= Given information =
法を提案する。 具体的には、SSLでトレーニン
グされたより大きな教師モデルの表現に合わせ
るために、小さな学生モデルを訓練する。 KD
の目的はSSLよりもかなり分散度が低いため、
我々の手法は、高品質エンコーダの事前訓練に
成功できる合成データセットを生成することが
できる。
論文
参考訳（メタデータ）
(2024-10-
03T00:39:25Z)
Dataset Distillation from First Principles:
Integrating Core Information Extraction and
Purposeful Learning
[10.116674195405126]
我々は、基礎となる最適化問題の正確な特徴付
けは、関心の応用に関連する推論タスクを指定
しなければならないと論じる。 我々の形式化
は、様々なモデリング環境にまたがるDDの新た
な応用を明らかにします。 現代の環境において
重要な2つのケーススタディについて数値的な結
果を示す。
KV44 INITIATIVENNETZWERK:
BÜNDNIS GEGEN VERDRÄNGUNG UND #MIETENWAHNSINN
==
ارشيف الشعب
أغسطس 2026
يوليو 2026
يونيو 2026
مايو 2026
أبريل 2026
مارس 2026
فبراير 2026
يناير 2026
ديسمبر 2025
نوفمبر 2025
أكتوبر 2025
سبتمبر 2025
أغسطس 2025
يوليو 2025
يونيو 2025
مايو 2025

= Directions for this task =
Return, without any change, every line of the records from the one containing "法を提案する。 具体的には、SSLでトレーニン" through the one containing "Dataset Distillation from", including both of those lines.

= Solution below =
法を提案する。 具体的には、SSLでトレーニン
グされたより大きな教師モデルの表現に合わせ
るために、小さな学生モデルを訓練する。 KD
の目的はSSLよりもかなり分散度が低いため、
我々の手法は、高品質エンコーダの事前訓練に
成功できる合成データセットを生成することが
できる。
論文
参考訳（メタデータ）
(2024-10-
03T00:39:25Z)
Dataset Distillation from First Principles:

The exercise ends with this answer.